5 DEC 2018
William Telford Gunson was born in Durham in November 1839. He made his name in surveying working on the Thirlmere dam and aqueduct.
The project was built between 1890 and 1925 and helped meet the dramatic growth in demand for water in post-industrial Manchester.
William trained as a civil engineer, architect and surveyor, before relocating to Manchester where he worked in the city surveyor's office for ten years. William then went on to serve as a member of Manchester City Council from 1884 until 1892.
In 1884 William joined the team that conducted the survey for Thirlmere dam and aqueduct. The aqueduct took eight years to construct and the entire project took over 35 years to complete. 3,000 men were involved in its construction. Running water first arrived in Manchester from Thirlmere in the Lake District in 1894.
To this day the aqueduct still delivers water to Manchester city; in fact it recently underwent a £25 million restoration programme.
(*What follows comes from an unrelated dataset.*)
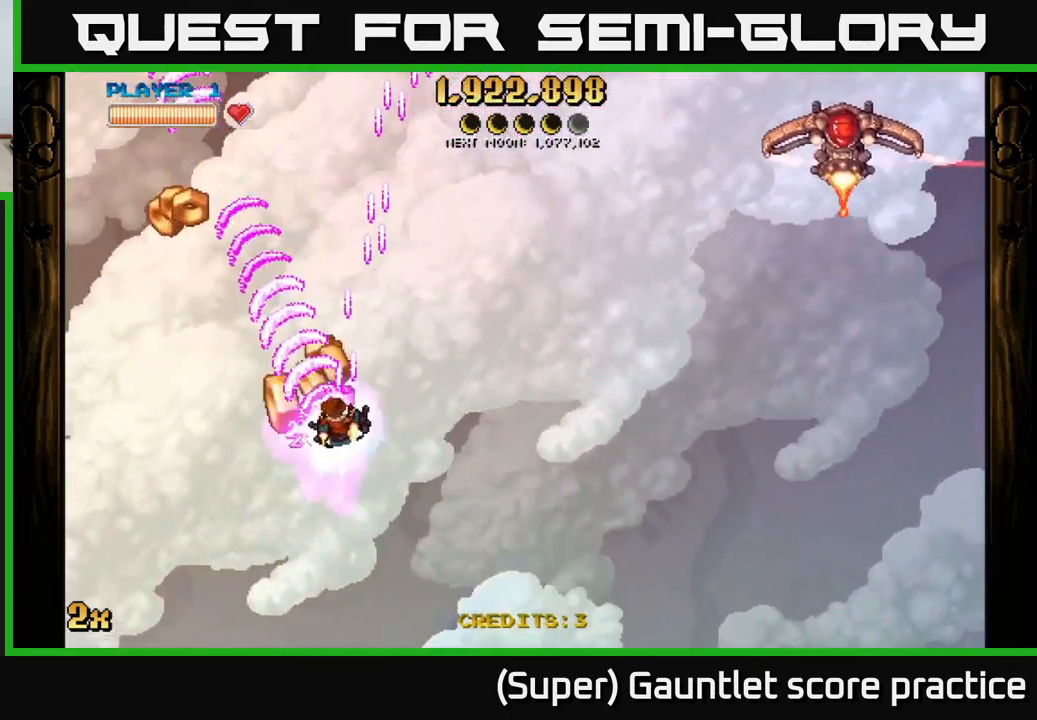
{"buttons": ["A"], "left_stick": "down", "events": [[34, "left_stick", "up-right"], [50, "X", "down"], [150, "X", "up"], [234, "left_stick", "down-left"], [350, "left_stick", "down"]]}
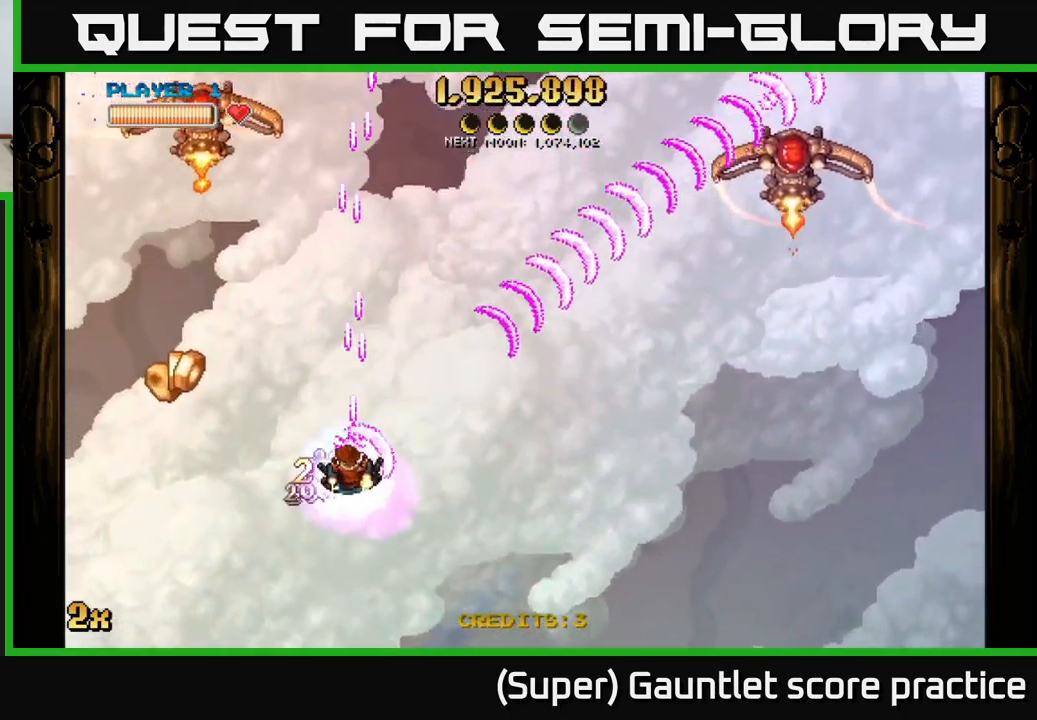
{"buttons": ["A"], "left_stick": "down-left", "events": [[134, "left_stick", "down-left"]]}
It delivers 220 million litres of drinking water each day, which is 11% of the North West's drinking water, from the Lake District to Manchester in a 36 hour journey. When the M6 motorway was under construction a section of the aqueduct was diverted, such is its importance. Another section has also been rerouted to accommodate a new road. The 96 mile journey is entirely gravity-reliant and has no pumps along its route.
William founded WT Gunson, a commercial estate agent and surveying firm, in 1873. He was joined by his son shortly after founding and the pair combined to successfully deliver some of the region's finest churches, as well as public buildings such as Lytham Pier and Pavilion and Hyde Reform Club. The firm still operates across Manchester and the North West today.